• [Data]
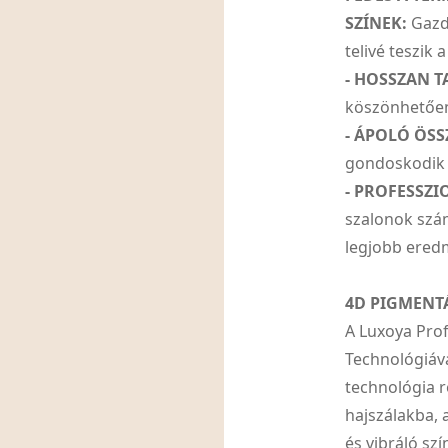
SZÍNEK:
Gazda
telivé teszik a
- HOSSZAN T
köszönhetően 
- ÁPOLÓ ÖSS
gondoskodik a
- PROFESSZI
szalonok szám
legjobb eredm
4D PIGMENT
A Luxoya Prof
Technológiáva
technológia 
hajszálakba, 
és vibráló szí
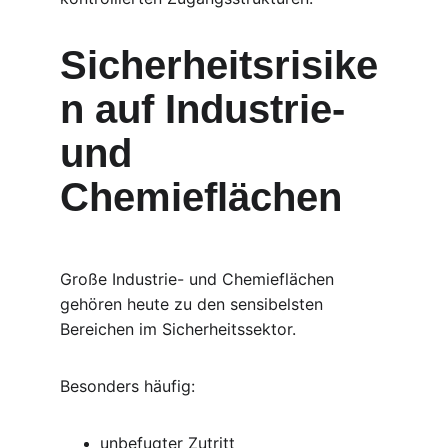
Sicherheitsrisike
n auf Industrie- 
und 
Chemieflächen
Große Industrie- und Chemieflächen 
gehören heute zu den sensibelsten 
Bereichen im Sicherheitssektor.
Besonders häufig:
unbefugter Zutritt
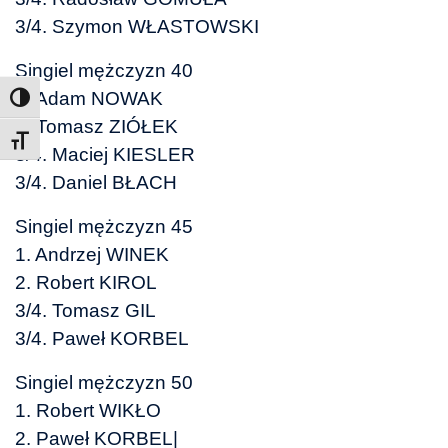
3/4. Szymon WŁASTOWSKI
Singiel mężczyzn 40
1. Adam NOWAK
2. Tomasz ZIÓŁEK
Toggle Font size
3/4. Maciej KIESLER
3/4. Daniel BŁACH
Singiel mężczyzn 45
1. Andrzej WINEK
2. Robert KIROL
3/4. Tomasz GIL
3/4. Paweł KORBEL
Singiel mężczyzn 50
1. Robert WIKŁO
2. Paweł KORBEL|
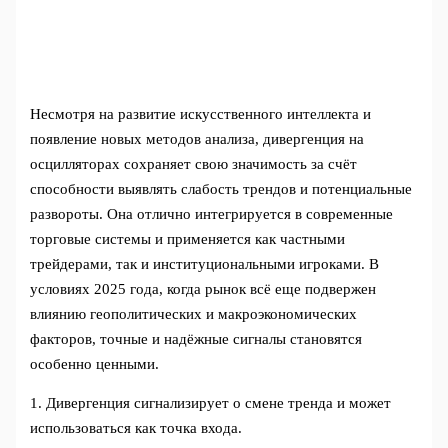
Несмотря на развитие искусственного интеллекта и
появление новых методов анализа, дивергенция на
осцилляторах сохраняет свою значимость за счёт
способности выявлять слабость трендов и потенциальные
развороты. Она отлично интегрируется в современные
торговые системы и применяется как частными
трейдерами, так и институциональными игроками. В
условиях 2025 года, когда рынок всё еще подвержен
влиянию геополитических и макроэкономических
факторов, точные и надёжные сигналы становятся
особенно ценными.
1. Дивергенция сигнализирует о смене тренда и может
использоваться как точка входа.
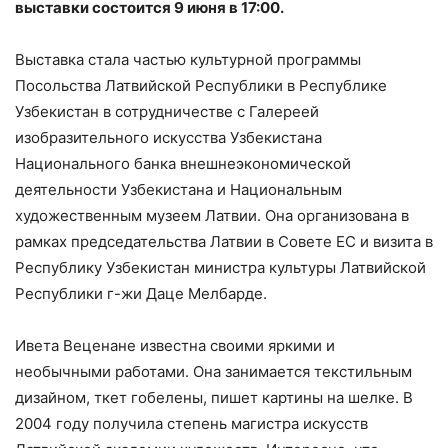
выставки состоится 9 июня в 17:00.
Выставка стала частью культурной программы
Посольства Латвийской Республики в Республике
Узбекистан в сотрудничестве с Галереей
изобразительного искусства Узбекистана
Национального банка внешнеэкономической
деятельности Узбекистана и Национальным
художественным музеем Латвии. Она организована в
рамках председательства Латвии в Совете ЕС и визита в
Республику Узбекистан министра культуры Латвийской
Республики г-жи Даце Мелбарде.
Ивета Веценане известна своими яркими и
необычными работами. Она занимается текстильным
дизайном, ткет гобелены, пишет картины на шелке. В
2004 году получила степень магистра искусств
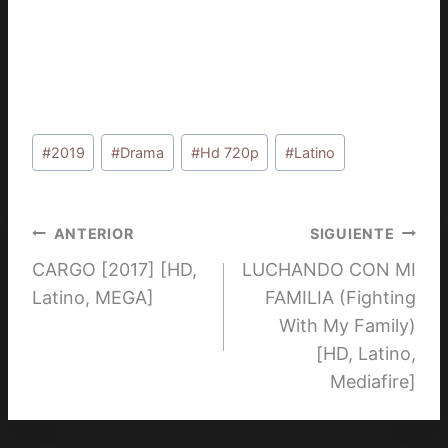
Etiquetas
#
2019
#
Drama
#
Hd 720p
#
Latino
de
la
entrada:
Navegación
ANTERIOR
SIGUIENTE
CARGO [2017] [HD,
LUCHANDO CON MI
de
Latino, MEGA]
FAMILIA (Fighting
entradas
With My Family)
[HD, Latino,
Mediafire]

---

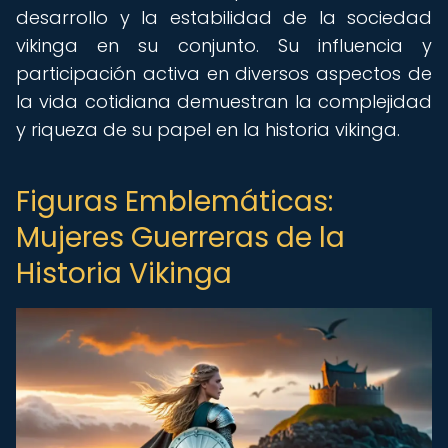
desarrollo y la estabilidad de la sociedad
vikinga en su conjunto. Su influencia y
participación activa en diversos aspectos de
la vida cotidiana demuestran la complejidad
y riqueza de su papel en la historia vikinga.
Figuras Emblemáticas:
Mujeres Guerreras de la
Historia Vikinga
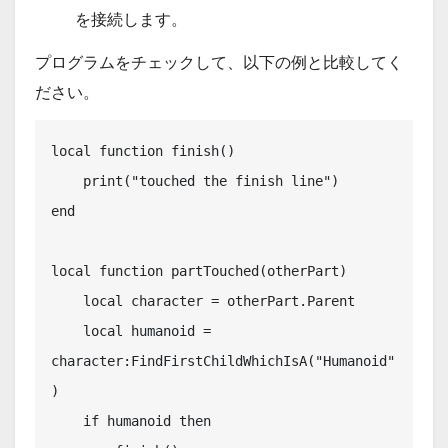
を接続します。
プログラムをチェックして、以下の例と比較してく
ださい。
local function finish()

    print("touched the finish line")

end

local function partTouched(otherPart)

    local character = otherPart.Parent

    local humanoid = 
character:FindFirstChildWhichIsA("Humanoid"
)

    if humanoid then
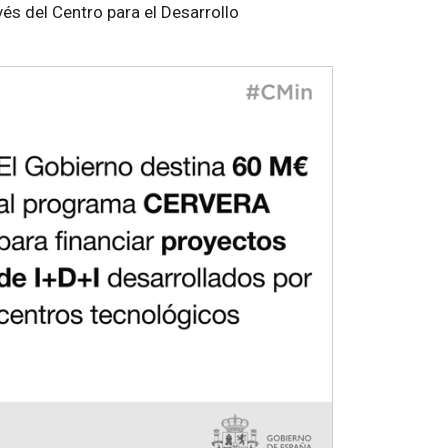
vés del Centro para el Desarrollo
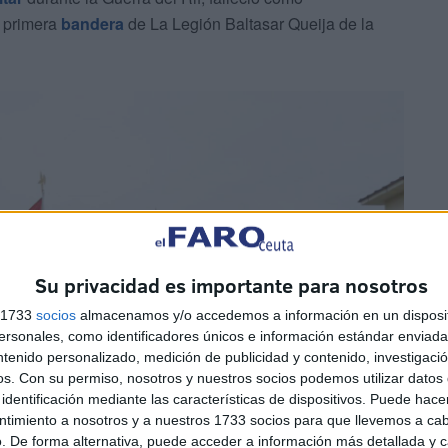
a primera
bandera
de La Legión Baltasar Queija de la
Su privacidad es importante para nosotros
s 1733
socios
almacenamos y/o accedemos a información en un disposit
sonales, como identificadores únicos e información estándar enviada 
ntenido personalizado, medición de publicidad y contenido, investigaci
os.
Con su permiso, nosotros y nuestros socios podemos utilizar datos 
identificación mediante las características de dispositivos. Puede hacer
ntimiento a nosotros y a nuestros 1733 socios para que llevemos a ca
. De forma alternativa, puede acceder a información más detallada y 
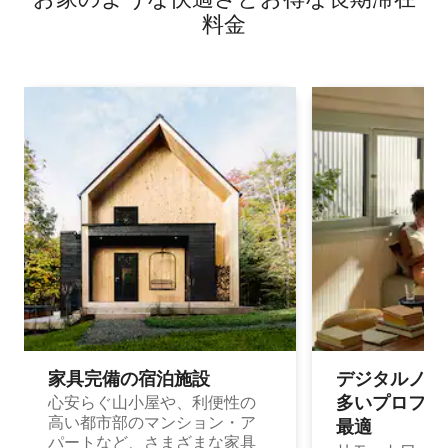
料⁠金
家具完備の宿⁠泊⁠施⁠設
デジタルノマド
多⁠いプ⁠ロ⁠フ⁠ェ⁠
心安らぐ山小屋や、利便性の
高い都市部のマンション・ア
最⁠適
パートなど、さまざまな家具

...

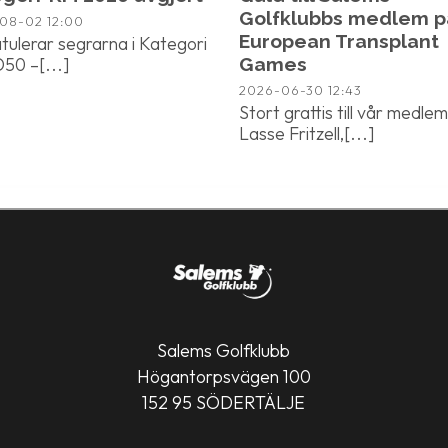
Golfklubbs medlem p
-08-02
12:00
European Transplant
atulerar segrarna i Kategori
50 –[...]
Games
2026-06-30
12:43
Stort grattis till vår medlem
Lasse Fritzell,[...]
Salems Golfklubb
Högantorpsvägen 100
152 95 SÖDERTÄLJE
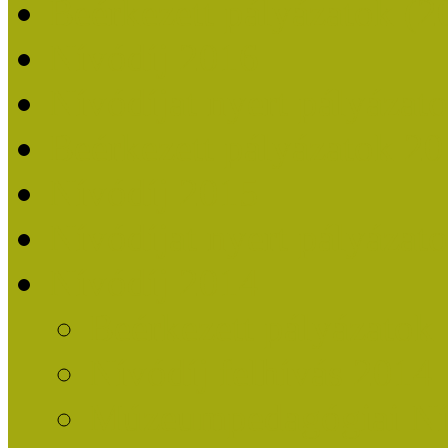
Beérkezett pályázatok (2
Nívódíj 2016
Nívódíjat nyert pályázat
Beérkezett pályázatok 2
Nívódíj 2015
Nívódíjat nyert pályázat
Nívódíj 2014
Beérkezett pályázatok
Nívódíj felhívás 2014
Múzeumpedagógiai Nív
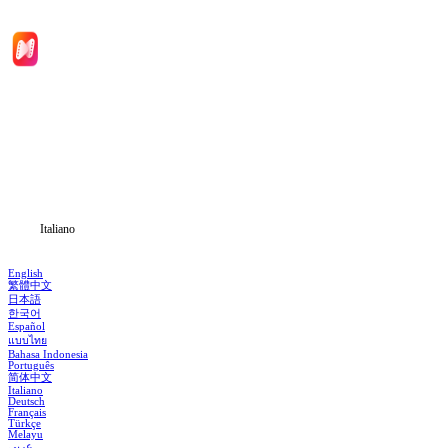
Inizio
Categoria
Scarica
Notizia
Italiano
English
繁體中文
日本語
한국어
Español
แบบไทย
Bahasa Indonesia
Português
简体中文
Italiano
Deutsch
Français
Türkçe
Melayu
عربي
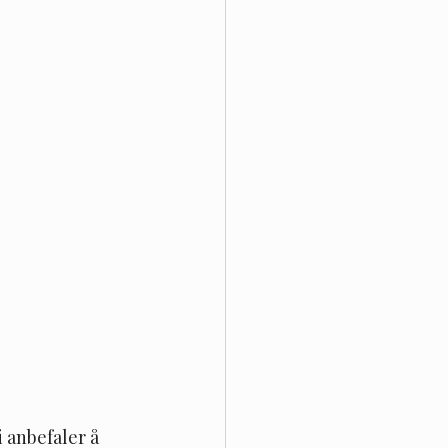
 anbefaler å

• [Your goal]
Restate word for word the lines of the data above that begin at the line with "Узбекистан в сотрудничестве с Галереей" and end at the line with "FAMILIA (Fighting", keeping both ends and dropping every picture.

• [Your response]
Узбекистан в сотрудничестве с Галереей
изобразительного искусства Узбекистана
Национального банка внешнеэкономической
деятельности Узбекистана и Национальным
художественным музеем Латвии. Она организована в
рамках председательства Латвии в Совете ЕС и визита в
Республику Узбекистан министра культуры Латвийской
Республики г-жи Даце Мелбарде.
Ивета Веценане известна своими яркими и
необычными работами. Она занимается текстильным
дизайном, ткет гобелены, пишет картины на шелке. В
2004 году получила степень магистра искусств
Etiquetas
#
2019
#
Drama
#
Hd 720p
#
Latino
de
la
entrada:
Navegación
ANTERIOR
SIGUIENTE
CARGO [2017] [HD,
LUCHANDO CON MI
de
Latino, MEGA]
FAMILIA (Fighting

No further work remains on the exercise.